By 2006, Hizbullah had already built a state within a state in the south and possessed at least 14,000 rockets pointed at Israeli cities and towns. In July that year, it launched a military incursion across the border into Israel that dragged the peoples of Lebanon and Israel into a war which neither wanted.

The war with Hizbullah ended after three weeks when a ceasefire was agreed under UN Security Council Resolution 1701. This called for “the disarmament of all armed groups in Lebanon, so . . . there will be no weapons or authority in Lebanon other than that of the Lebanese state”. It called for the government of Lebanon to extend its control over all Lebanese territory and to secure its borders.

The Unifil force was deployed along the border to assist the Lebanese government in enforcing the terms of Resolution 1701. Have they been successful in doing that? It gives me no pleasure to state they have not.

The Lebanese government has failed to disarm Hizbullah and failed to enforce its sovereignty over its territory. And the international community has been unable or unwilling to give Unifil the necessary means to support the government in achieving these goals.

◆ Material ◆
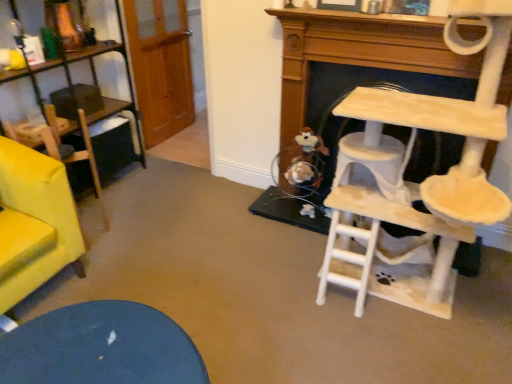
Identify the location of spots to the right of velvet yellow armchair at left. This screenshot has height=384, width=512. (124, 235).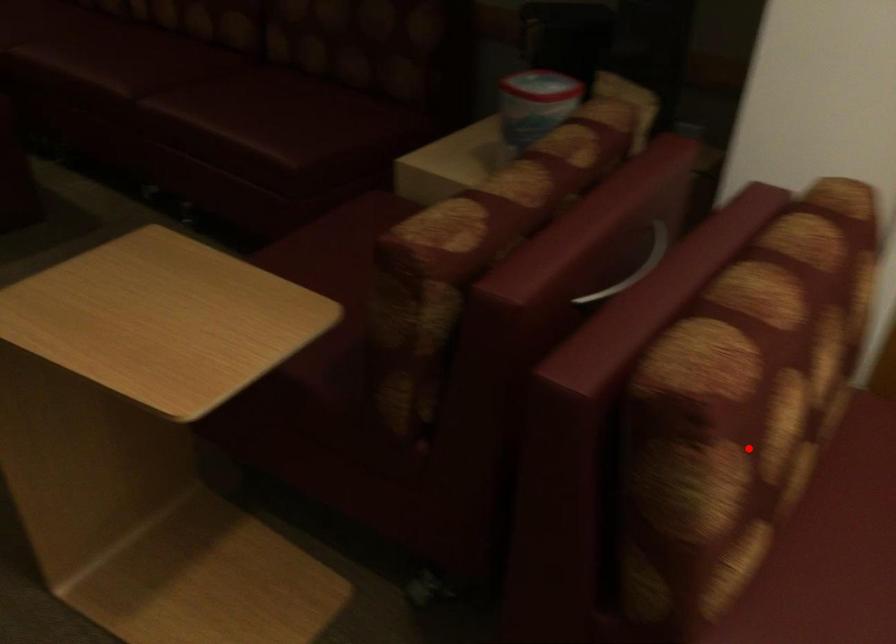
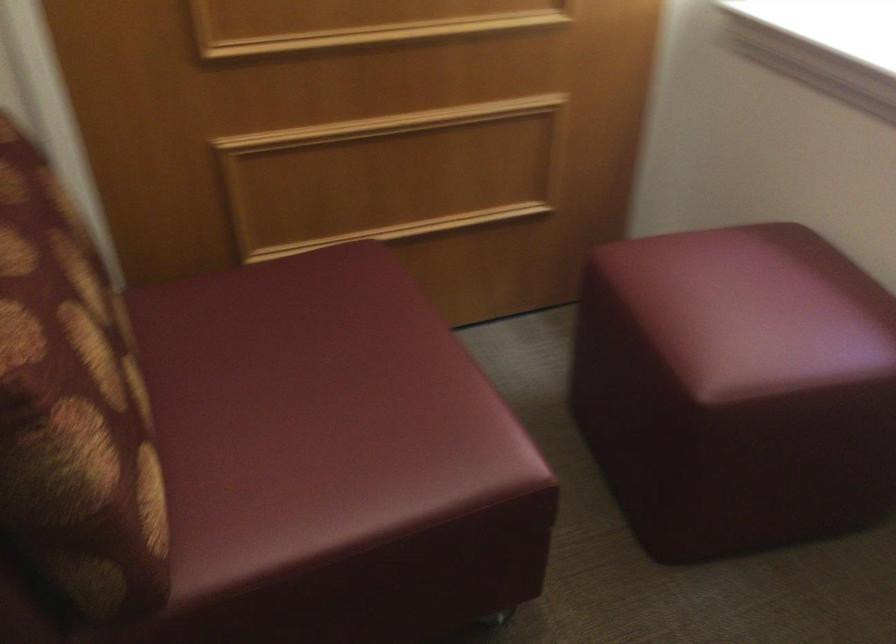
Where in the second image is the point corresponding to the highlighted location from the first image?

(72, 406)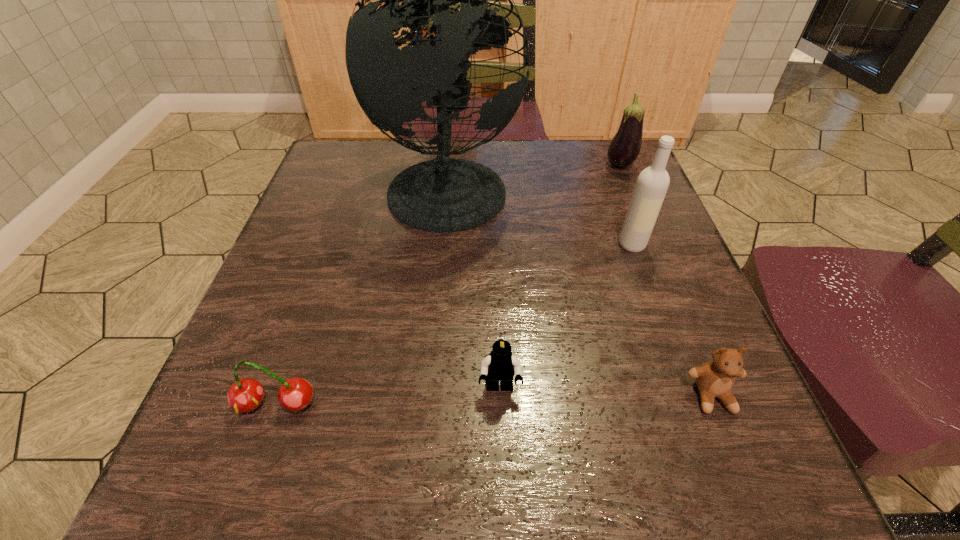
Find the location of `empty space that is in between the Lego and the teddy bear`. empty space that is in between the Lego and the teddy bear is located at coordinates (606, 392).

Identify the location of free area in between the teddy bear and the Lego. The height and width of the screenshot is (540, 960). (606, 392).

Locate an element on the screen. The width and height of the screenshot is (960, 540). empty space between the cherry and the teddy bear is located at coordinates (493, 400).

Where is `vacant area that lies between the teddy bear and the Lego`? Image resolution: width=960 pixels, height=540 pixels. vacant area that lies between the teddy bear and the Lego is located at coordinates (606, 392).

Locate an element on the screen. Image resolution: width=960 pixels, height=540 pixels. free space that is in between the Lego and the eggplant is located at coordinates (560, 277).

At what (x,y) coordinates should I click in order to perform the action: click on object that stands as the fourth closest to the eggplant. Please return your answer as a coordinate pair (x, y). The height and width of the screenshot is (540, 960). Looking at the image, I should click on (500, 365).

Point out which object is positioned as the second nearest to the second tallest object. Please provide its 2D coordinates. Your answer should be formatted as a tuple, i.e. [(x, y)], where the tuple contains the x and y coordinates of a point satisfying the conditions above.

[(625, 146)]

This screenshot has width=960, height=540. Identify the location of vacant space that satisfies the following two spatial constraints: 1. on the front-facing side of the tallest object; 2. with stems pointing upwards on the cherry. (428, 404).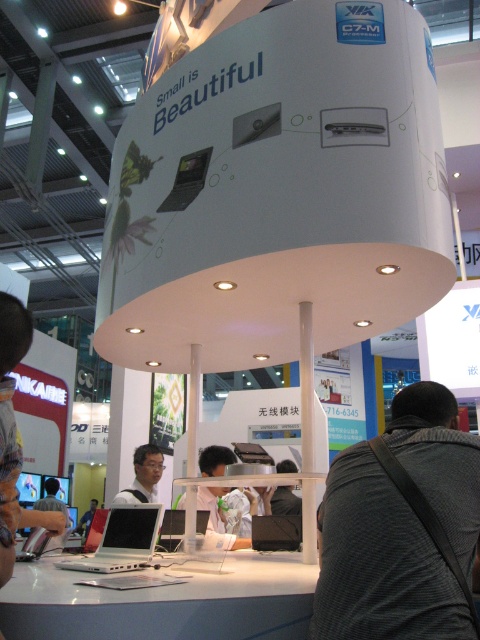
Is satin silver laptop at center taller than light brown leather jacket at lower left?

Yes.

Measure the distance from satin silver laptop at center to light brown leather jacket at lower left.

satin silver laptop at center is 5.22 meters from light brown leather jacket at lower left.

Where is `satin silver laptop at center`? The width and height of the screenshot is (480, 640). satin silver laptop at center is located at coordinates (170, 529).

Can you confirm if matte black laptop at lower left is positioned above silver metallic laptop at center?

Correct, matte black laptop at lower left is located above silver metallic laptop at center.

Between matte black laptop at lower left and silver metallic laptop at center, which one appears on the left side from the viewer's perspective?

matte black laptop at lower left

Who is more forward, (21, 524) or (140, 556)?

Positioned in front is point (21, 524).

Identify the location of matte black laptop at lower left. The image size is (480, 640). (13, 435).

Is silver metallic laptop at center below matte black laptop at center?

Incorrect, silver metallic laptop at center is not positioned below matte black laptop at center.

Is silver metallic laptop at center closer to camera compared to matte black laptop at center?

Yes.

Does point (120, 570) come behind point (144, 456)?

No.

Find the location of a particular element. The image size is (480, 640). silver metallic laptop at center is located at coordinates (122, 540).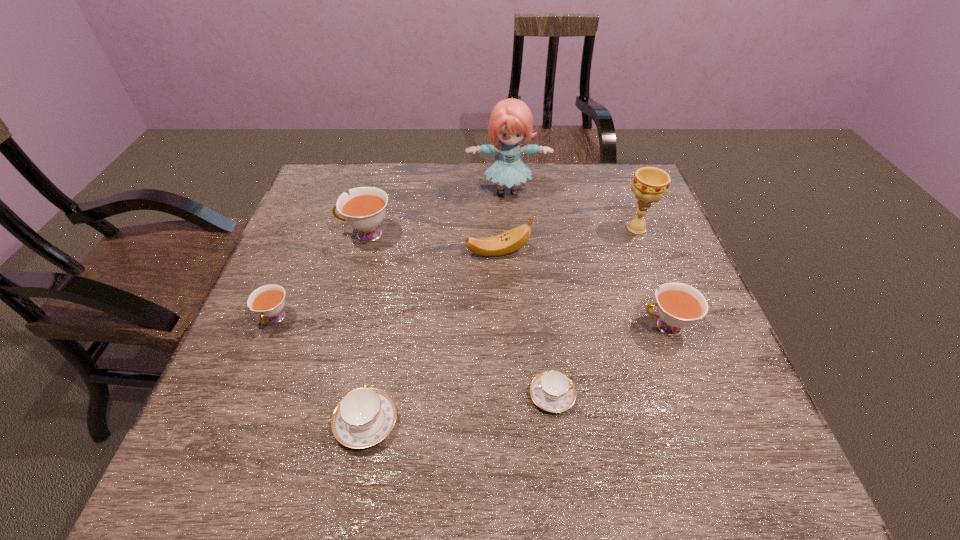
You are a GUI agent. You are given a task and a screenshot of the screen. Output one action in this format:
    pyautogui.click(x=<x>, y=<y>)
    Task: Click on the blue doll
    The width and height of the screenshot is (960, 540).
    Given the screenshot: What is the action you would take?
    tap(511, 121)

Find the location of a particular element. The image size is (960, 540). the farthest object is located at coordinates (x=511, y=121).

The width and height of the screenshot is (960, 540). In order to click on the seventh shortest object in this screenshot , I will do `click(650, 184)`.

At what (x,y) coordinates should I click in order to perform the action: click on the farthest teacup. Please return your answer as a coordinate pair (x, y). The height and width of the screenshot is (540, 960). Looking at the image, I should click on (364, 209).

The height and width of the screenshot is (540, 960). Find the location of `the biggest white teacup`. the biggest white teacup is located at coordinates (364, 209).

Identify the location of banana. (512, 240).

At what (x,y) coordinates should I click in order to perform the action: click on the second tallest teacup. Please return your answer as a coordinate pair (x, y). The width and height of the screenshot is (960, 540). Looking at the image, I should click on (679, 305).

Where is `the rightmost teacup`? This screenshot has height=540, width=960. the rightmost teacup is located at coordinates (679, 305).

The image size is (960, 540). I want to click on the leftmost teacup, so click(x=268, y=301).

Where is `the leftmost object`? This screenshot has width=960, height=540. the leftmost object is located at coordinates (268, 301).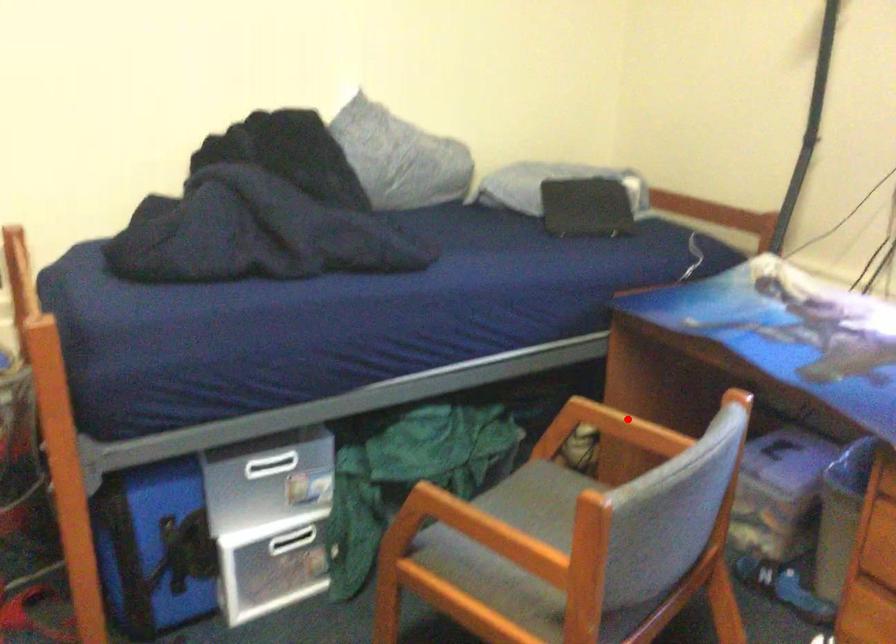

◆ What the exercise asks ◆
How would the passage above on Hizbullah, Resolution 1701 and the Unifil force carry on after its final sentence? Write that continuation.

◆ Reply ◆
Since 2006, Hizbullah has significantly increased its armoury, which now contains more than 40,000 rockets and other weaponry supplied by Iran and smuggled through the Syrian-Lebanese border. In an interview with the Financial Times, Hizbullah deputy secretary general Sheikh Naim Qassem “would not deny . . . that we have three or four times the arsenal we had in 2006”.

The weaponry includes surface-to-surface, surface-to-air and Scud-D ballistic missiles. In 2006, Hizbullah missiles could strike northern Israel only. Now, many have a range of 400km, giving them the capability to strike almost all parts of Israel.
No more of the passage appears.